I wanted to look away, to bow my head and fix my eyes on the floor, but I didn’t. “It’s always been that way. I don’t like to broadcast it, for obvious reasons.”
“There’s a way out, surely?”
“No, I’ve looked. I can’t get around it. Shu is the best sorceress there is and she can’t unravel it. The things he’s had me do… Bast, I…”
“You don’t need to explain.”
She held herself still as if she were tempering her rage. Her throat moved as she swallowed. She looked at me, and I wasn’t sure I could stand to see the sadness softening her eyes. I didn’t want her pity. It was why I’d never told her.
“I need you to wipe Chuck from my memories.” There, I’d said it.
She frowned, and I knew she’d say no.
“If you won’t, I’ll get Shu to do it, but there’s no knowing what she’ll wipe from my head. I trust you to do it right.”
“There must be another way?”
“There isn’t.
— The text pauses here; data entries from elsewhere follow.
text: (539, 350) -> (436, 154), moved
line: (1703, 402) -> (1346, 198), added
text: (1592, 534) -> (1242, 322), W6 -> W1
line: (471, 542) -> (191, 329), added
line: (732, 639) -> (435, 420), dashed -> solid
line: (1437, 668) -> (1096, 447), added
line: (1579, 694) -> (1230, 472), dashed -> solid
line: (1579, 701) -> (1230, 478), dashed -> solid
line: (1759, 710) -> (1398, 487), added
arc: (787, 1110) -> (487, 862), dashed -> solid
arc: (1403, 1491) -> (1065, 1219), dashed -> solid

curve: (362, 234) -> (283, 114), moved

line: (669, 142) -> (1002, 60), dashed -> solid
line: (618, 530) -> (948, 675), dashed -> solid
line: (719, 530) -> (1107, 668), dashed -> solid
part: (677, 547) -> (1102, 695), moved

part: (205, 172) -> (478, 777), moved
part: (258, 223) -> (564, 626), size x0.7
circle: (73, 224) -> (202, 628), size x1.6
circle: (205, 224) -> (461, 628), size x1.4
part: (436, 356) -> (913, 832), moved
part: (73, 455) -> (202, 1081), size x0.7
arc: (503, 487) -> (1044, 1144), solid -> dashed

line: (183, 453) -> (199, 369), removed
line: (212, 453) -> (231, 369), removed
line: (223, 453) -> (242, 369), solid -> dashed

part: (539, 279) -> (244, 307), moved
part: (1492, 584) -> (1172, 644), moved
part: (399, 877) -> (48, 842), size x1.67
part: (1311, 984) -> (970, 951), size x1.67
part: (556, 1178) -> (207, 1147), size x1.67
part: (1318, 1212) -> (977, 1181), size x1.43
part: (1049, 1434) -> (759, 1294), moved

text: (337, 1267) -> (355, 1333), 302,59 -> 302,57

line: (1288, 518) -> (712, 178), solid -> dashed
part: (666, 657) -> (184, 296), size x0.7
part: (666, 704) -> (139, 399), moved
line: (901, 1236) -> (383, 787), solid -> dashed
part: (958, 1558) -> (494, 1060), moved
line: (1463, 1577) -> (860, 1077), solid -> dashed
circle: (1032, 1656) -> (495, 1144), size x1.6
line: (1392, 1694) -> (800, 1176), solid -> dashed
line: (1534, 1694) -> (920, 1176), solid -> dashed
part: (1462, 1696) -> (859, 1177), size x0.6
If Osiris asks me anything about that girl, I’ll tell him. I’ve done worse. Much worse.”
She closed her eyes. A muscle ticked in her cheek. “If I do this, you’ll forget I was here.”
“I know.” Was that so bad? I wondered.
“I can’t. I...” She pinched her bottom lip between her teeth. “It’s wrong.”
“And how wrong do you think it’ll feel when Osiris learns Chuck is not only alive, but that she’s our daughter and her prophesied son is still out there? You have to do this, for her. You’ve kept her safe for twenty years. This is just another part of that.”
“You won’t know you have a daughter…”
“I didn’t know before, and it didn’t kill me.” But it hurt now, like a vise had hold of my heart and was slowly crushing it. To lose her again after only just finding her…it wasn’t right, and it wasn’t fair. I’d be alone again. But life was like that, and I couldn’t say I didn’t deserve it. “You have to do this.”
“Yes.” The sadness was back, pulling her lips down at the corners. “I’m sorry.”
I tried to smile but didn’t quite manage it. “We do it tonight. Before then, take me out to dinner at that fancy restaurant you took Chuck.”
One last night. That vise around my heart squeezed tighter.
Her smile, small and fragile, was for my benefit. “I’d like that.”